A Brief Introduction Based On Monocular Video Example

First of all, we instantiate ORB_SLAM2::System
1.load ORBVocabulary that was created offline
2.create keyframedatabase instance
3.create map instance
4.create framedrawer and mapdrawer instance
5.create track instance and create three(LocalMapping, LoopClosing, Viewer) instances and threads

then, when user first call GrabImageMonocular

cv::Mat ORB_SLAM2::Tracking::GrabImageMonocular(const cv::Mat & im, const double & timestamp)

system will use constructor create one frame instance named mCurrentFrame for store current matched points, frame pose, camera inlier matrix and etc , and extract ORB Feature points meanwhile.
after create mCurrentFrame, call track

cv::Mat ORB_SLAM2::Tracking::track()

mstate is a member variable of ORB_SLAM2::Tracking.
if mstate is NO_IMAGES_YET set it to be NOT_INITIALIZED if mpInitializer is NULL and mvKeys of mCurrentFrame is greater than 100, use copy constructor base on mCurrentFrame create two frame named mInitialFrame mLastFrame, use Initializer constructor create mpInitializer and return. else do nothing.

cv::Mat ORB_SLAM2::Initializer::Initializer(const Frame &ReferenceFrame, float sigma=1.0, int iterations=200)

so now, we have initial system for receiving second picture to calculate homography matrix, if mpInitializer isn't NULL but mvKeys of mCurrentFrame is smaller than 100, set mpInitializer to NULL that indicate last two frame is not safe to initial camera pose. so if mvKeys of mCurrentFrame is greater than 100, then we get two frame to initial camera pose.

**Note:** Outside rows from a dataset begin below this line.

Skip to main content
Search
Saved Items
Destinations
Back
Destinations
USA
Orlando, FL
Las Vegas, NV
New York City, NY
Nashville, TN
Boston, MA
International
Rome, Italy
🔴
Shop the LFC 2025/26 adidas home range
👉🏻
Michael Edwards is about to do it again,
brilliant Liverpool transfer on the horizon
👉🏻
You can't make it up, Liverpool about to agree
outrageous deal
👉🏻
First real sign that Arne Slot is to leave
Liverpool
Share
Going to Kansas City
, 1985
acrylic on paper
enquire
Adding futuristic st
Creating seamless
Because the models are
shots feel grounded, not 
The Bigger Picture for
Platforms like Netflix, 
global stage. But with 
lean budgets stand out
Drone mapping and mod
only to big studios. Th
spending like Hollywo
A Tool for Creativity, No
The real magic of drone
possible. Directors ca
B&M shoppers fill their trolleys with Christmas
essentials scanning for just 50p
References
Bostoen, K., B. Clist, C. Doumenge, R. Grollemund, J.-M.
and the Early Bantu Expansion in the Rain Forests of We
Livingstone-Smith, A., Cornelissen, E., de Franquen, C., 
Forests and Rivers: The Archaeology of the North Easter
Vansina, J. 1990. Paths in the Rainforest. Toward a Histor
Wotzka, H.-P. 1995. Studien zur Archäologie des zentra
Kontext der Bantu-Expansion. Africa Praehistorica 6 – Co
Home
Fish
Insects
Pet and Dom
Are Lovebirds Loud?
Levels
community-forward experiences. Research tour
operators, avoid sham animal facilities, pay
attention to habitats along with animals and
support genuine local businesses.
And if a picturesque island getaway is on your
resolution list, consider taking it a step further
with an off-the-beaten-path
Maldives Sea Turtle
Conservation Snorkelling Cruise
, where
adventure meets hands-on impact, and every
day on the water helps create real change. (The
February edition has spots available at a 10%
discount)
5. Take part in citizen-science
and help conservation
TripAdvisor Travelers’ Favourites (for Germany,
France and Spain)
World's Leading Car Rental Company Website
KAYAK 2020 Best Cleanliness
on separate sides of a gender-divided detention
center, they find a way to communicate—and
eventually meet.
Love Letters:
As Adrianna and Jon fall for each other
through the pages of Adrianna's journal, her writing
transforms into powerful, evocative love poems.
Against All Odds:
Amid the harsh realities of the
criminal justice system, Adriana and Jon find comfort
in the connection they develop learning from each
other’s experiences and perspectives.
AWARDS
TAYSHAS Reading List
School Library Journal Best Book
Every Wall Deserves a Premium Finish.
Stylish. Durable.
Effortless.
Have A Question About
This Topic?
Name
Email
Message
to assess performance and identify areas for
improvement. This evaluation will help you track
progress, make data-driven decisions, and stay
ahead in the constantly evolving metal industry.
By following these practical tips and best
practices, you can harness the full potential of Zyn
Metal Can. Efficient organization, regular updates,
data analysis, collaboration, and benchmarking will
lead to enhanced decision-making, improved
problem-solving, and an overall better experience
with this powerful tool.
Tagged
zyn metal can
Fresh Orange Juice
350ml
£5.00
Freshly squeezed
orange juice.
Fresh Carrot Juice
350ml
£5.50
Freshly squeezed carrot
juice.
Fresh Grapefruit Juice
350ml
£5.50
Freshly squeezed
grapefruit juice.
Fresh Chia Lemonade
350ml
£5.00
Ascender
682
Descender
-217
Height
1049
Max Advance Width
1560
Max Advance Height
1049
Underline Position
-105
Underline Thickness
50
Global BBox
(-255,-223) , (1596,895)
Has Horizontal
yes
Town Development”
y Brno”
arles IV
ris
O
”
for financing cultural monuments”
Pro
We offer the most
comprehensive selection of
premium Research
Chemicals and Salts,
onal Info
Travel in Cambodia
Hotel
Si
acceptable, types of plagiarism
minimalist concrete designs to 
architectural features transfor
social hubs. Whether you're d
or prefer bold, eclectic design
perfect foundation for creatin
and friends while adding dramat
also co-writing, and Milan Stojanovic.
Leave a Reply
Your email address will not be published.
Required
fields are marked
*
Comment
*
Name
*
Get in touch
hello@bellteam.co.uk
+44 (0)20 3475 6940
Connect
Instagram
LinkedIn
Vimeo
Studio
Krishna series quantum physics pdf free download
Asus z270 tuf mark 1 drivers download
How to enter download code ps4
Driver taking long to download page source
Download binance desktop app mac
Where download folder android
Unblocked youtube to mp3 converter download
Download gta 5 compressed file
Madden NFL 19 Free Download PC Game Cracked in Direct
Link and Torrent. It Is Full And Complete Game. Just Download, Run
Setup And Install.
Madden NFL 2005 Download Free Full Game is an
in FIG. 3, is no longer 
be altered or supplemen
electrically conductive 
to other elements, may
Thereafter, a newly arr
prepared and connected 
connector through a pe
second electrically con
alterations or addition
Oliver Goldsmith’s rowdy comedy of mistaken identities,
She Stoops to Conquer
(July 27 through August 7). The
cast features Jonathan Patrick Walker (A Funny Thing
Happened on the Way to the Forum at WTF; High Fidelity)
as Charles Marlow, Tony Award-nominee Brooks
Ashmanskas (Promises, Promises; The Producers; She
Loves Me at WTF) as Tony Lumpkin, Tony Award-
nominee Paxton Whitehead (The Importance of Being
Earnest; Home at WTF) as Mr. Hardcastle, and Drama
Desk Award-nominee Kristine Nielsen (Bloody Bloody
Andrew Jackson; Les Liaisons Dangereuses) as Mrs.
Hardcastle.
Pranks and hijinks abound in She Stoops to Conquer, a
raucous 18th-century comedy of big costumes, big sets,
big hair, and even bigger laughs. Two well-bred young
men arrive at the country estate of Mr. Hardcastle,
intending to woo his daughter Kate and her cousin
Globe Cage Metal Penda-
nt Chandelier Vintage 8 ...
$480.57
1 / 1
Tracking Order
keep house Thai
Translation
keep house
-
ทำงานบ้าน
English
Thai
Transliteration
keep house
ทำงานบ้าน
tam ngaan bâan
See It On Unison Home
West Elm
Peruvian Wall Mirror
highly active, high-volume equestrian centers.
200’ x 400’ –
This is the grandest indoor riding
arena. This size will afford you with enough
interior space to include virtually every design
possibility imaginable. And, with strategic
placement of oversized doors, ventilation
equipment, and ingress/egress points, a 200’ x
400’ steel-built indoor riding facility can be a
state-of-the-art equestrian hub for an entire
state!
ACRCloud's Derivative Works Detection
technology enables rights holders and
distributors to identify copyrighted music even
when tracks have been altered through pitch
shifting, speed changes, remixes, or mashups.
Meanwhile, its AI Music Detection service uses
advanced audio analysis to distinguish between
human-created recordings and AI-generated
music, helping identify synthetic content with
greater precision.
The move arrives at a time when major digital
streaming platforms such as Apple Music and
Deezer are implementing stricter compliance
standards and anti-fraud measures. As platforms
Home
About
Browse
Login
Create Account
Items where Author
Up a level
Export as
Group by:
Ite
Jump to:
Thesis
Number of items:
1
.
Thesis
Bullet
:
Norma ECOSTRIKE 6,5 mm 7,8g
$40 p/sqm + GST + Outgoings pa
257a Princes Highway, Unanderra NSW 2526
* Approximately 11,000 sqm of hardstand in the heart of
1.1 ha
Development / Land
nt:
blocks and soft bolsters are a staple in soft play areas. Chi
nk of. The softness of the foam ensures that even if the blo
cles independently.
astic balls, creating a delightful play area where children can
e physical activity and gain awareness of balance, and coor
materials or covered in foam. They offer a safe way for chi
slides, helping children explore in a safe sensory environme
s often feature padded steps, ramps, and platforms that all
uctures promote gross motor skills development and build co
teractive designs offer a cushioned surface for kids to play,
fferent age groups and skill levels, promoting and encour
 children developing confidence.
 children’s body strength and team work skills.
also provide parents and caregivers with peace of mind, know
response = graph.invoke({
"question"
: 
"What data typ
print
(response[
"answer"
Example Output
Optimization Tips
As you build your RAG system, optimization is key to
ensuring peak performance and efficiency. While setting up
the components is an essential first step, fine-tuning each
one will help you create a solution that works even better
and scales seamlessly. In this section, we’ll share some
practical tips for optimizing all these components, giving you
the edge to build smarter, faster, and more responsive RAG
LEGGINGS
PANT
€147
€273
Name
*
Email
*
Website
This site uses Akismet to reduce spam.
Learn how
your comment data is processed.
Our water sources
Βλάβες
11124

then we use ORBmatcher is search match pairs, pair two points if they close to each other, when got at least 100 pairs, use these pairs to calculate H and S models scores. and then we Got T. and insert all match points(convert them to world coordinate) to map.

after initiation, we use TrackReferenceKeyFrame to track camera, search match points between reference key frame and current frame. and use Optimizer::PoseOptimization to get a better T.

once TrackReferenceKeyFrame return true, every times we got a frame, use TrackWithMotionModel to track camera, we assume camera move at a constant velocity, so current frame pose is velocity * lastFrame pose, so use this pose to search match points. if these two frames do not have 20 match points, we use a wilder search window, then if either, return false, else use Optimizer::PoseOptimization to get a better T. if TrackWithMotionModel return false, so we use TrackReferenceKeyFrame to search match points. if TrackReferenceKeyFrame also return false, then we lost camera. we use Relocalization to re-localize camera. the camera should go back to some scene that has ever met.